§ **Action item**:
Return each record verbatim, images excluded.
== Segment start ==
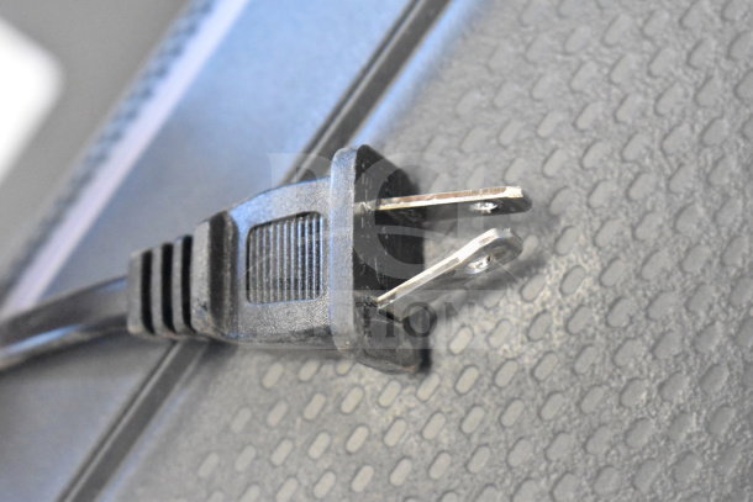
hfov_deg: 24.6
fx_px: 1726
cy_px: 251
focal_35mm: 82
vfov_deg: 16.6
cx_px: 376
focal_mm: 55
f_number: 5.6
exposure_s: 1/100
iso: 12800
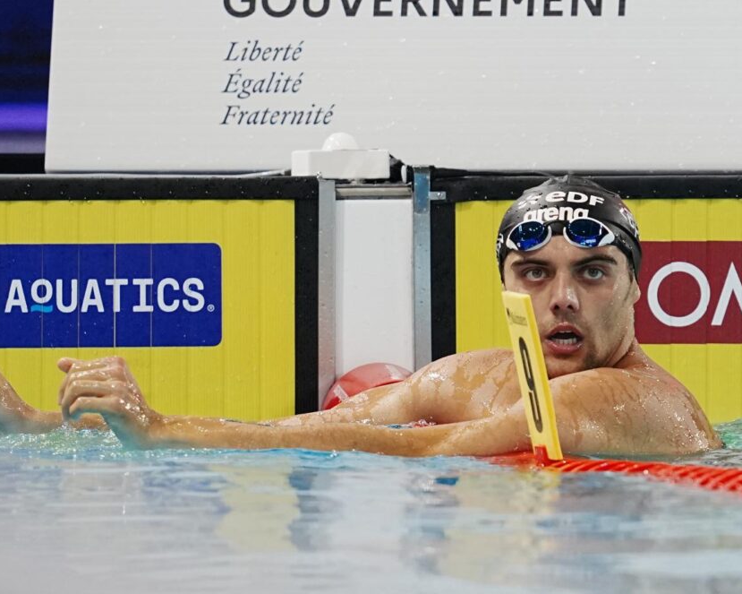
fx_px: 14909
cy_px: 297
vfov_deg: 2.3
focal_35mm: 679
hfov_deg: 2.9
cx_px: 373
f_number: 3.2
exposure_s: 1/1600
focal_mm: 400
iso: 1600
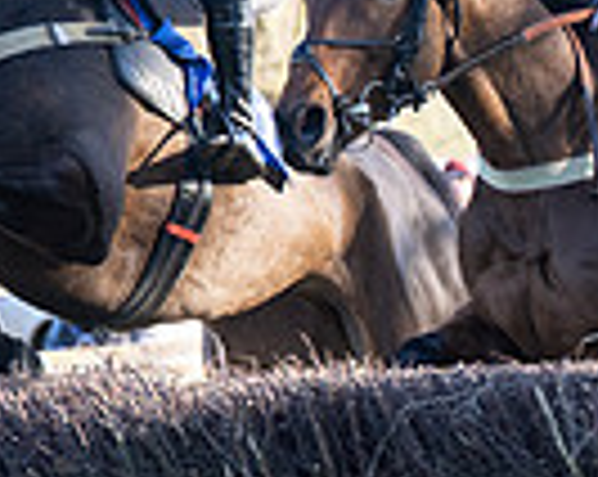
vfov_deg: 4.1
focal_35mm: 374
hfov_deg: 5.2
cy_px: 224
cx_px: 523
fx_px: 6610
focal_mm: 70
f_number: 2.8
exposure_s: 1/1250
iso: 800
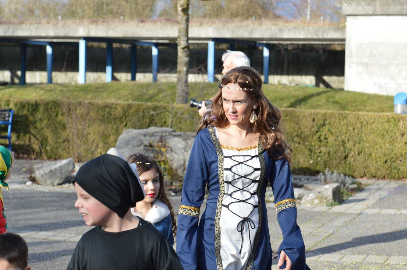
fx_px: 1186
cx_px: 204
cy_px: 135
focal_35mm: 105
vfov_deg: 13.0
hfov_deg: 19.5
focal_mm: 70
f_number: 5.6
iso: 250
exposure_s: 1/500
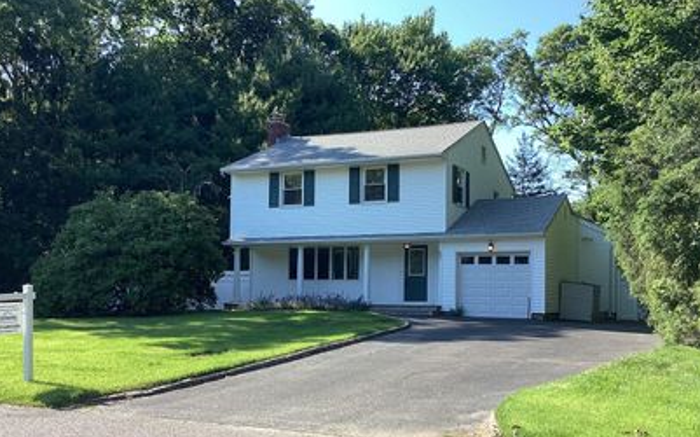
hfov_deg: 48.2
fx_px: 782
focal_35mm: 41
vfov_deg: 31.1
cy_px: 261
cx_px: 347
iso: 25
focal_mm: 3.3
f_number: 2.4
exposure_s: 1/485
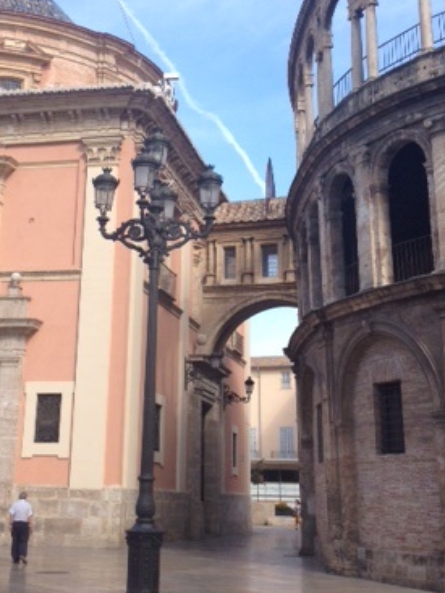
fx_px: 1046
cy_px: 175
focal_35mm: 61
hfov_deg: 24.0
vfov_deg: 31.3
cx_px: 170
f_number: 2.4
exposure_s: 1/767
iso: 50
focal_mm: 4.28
== Segment end ==
§ **Task answer**:
hfov_deg: 24.6
fx_px: 1726
cy_px: 251
focal_35mm: 82
vfov_deg: 16.6
cx_px: 376
focal_mm: 55
f_number: 5.6
exposure_s: 1/100
iso: 12800
fx_px: 14909
cy_px: 297
vfov_deg: 2.3
focal_35mm: 679
hfov_deg: 2.9
cx_px: 373
f_number: 3.2
exposure_s: 1/1600
focal_mm: 400
iso: 1600
vfov_deg: 4.1
focal_35mm: 374
hfov_deg: 5.2
cy_px: 224
cx_px: 523
fx_px: 6610
focal_mm: 70
f_number: 2.8
exposure_s: 1/1250
iso: 800
fx_px: 1186
cx_px: 204
cy_px: 135
focal_35mm: 105
vfov_deg: 13.0
hfov_deg: 19.5
focal_mm: 70
f_number: 5.6
iso: 250
exposure_s: 1/500
hfov_deg: 48.2
fx_px: 782
focal_35mm: 41
vfov_deg: 31.1
cy_px: 261
cx_px: 347
iso: 25
focal_mm: 3.3
f_number: 2.4
exposure_s: 1/485
fx_px: 1046
cy_px: 175
focal_35mm: 61
hfov_deg: 24.0
vfov_deg: 31.3
cx_px: 170
f_number: 2.4
exposure_s: 1/767
iso: 50
focal_mm: 4.28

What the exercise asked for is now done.